Clean energy plan requires mining renaissance in US

President Joe Biden is making a big effort for his plan for American jobs. As he explained in his recent speech to Congress, a large-scale US transition to renewable energy could create millions of well-paying jobs, especially if “Made in America”. It would be of great help to domestic manufacturers. But there is a catch – a potential shortage of the raw materials needed to manufacture these advanced technologies.

A report from the International Energy Agency (IEA) makes it clear that the United States will need to significantly increase its supply of critical minerals in order to manufacture wind turbines, solar panels, lithium-ion batteries, electric vehicles (EVs). ), etc. As the agency explains, an insufficient supply of raw minerals could jeopardize the chances of manufacturing these technologies in the United States – or deploying them globally to effectively address climate concerns.

According to the agency, lithium-ion battery production alone could increase global lithium demand by more than 40 times through 2040. Supplies of other key minerals – including graphite, cobalt and nickel – are expected to increase. at least 20 times too.

Biden plans to build America’s energy infrastructure, including about 20 gigawatts of new high-voltage power lines and a proliferation of electric vehicle charging stations. The IEA estimates that globally these types of investments will require a doubling of copper supplies over the next 20 years. Likewise, increased production of wind turbines and solar panels could increase the demand for rare earth metals by a factor of seven.

These new technologies consume much more minerals than the systems they replace. An electric vehicle uses six times the mineral inputs of a conventional car. And an onshore wind power plant requires nine times more mineral resources than a gas power plant.

Unfortunately, the United States is heavily dependent on China and other countries for these raw materials. In fact, its dependence on imported minerals has doubled over the past two decades. And thanks to aggressive and mercantilist policies, China controls 70% of the world’s supplies of lithium, 80% of rare earth metals and about 70% of the world’s graphite.

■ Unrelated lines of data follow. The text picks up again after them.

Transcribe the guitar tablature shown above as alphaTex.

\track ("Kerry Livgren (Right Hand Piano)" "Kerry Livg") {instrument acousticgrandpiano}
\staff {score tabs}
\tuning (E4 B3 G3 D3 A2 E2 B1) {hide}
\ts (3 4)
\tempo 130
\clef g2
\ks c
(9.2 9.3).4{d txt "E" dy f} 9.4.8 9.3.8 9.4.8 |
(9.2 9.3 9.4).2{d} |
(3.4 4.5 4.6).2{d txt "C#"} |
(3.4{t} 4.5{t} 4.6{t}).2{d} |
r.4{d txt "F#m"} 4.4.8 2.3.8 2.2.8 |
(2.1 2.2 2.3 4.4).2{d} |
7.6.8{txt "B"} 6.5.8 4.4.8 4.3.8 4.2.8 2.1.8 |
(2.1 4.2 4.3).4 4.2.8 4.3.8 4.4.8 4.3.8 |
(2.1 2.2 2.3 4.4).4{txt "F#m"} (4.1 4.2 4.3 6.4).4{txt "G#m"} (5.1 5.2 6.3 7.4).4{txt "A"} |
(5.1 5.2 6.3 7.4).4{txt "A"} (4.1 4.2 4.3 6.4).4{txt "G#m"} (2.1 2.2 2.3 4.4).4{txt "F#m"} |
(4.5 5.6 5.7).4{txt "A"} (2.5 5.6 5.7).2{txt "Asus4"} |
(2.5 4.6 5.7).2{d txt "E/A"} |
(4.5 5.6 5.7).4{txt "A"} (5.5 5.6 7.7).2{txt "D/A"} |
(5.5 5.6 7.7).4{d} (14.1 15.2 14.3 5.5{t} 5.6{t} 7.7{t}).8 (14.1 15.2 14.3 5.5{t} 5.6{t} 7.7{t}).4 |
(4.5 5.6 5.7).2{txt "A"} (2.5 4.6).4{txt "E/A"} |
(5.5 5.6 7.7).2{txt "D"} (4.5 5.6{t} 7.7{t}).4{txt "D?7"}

A major concern is that China is using extremely toxic practices to extract these resources. In Inner Mongolia, Chinese miners dumped refinery waste into a poisonous man-made lake large enough to be visible on Google Earth. And the Chinese disposal site of Bayan-Obo is made up of dangerous sludge about three times the size of Central Park.

In contrast, US mining operators adhere to the strictest environmental standards in the world. However, the licensing process for new US mines can often take up to a decade. Countries like Australia and Canada typically approve new mines within two to three years, even with equally stringent environmental controls.

To meet growing demand and reduce imports from China, the United States must begin to exploit more of these resources at home. The good news is that the United States has over $ 6 trillion in mineral reserves. It is time for federal policies to change in favor of mining and materials processing in the United States. Otherwise, Biden’s clean energy program might fail to meet its goals – and leave the United States dependent on China’s reckless mining industry.

Michael Stumo is CEO of the Coalition for a Prosperous America.